» **WHAT TO PRODUCE**
Output all of the records again, exactly as written.
*** MATERIAL SHOWN ***
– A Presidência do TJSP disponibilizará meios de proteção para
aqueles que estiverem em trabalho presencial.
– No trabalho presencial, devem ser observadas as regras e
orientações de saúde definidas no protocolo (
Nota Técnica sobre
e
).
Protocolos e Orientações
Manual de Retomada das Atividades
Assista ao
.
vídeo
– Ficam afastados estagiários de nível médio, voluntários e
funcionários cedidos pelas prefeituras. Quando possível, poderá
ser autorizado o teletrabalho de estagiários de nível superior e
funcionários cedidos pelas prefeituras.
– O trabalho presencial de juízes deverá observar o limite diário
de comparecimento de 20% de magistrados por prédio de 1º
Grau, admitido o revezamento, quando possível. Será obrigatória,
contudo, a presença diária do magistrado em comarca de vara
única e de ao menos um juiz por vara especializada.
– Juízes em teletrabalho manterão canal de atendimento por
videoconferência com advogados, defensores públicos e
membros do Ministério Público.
*** End of MATERIAL SHOWN ***
» **RESULT FOR THIS EXERCISE**
– A Presidência do TJSP disponibilizará meios de proteção para
aqueles que estiverem em trabalho presencial.
– No trabalho presencial, devem ser observadas as regras e
orientações de saúde definidas no protocolo (
Nota Técnica sobre
e
).
Protocolos e Orientações
Manual de Retomada das Atividades
Assista ao
.
vídeo
– Ficam afastados estagiários de nível médio, voluntários e
funcionários cedidos pelas prefeituras. Quando possível, poderá
ser autorizado o teletrabalho de estagiários de nível superior e
funcionários cedidos pelas prefeituras.
– O trabalho presencial de juízes deverá observar o limite diário
de comparecimento de 20% de magistrados por prédio de 1º
Grau, admitido o revezamento, quando possível. Será obrigatória,
contudo, a presença diária do magistrado em comarca de vara
única e de ao menos um juiz por vara especializada.
– Juízes em teletrabalho manterão canal de atendimento por
videoconferência com advogados, defensores públicos e
membros do Ministério Público.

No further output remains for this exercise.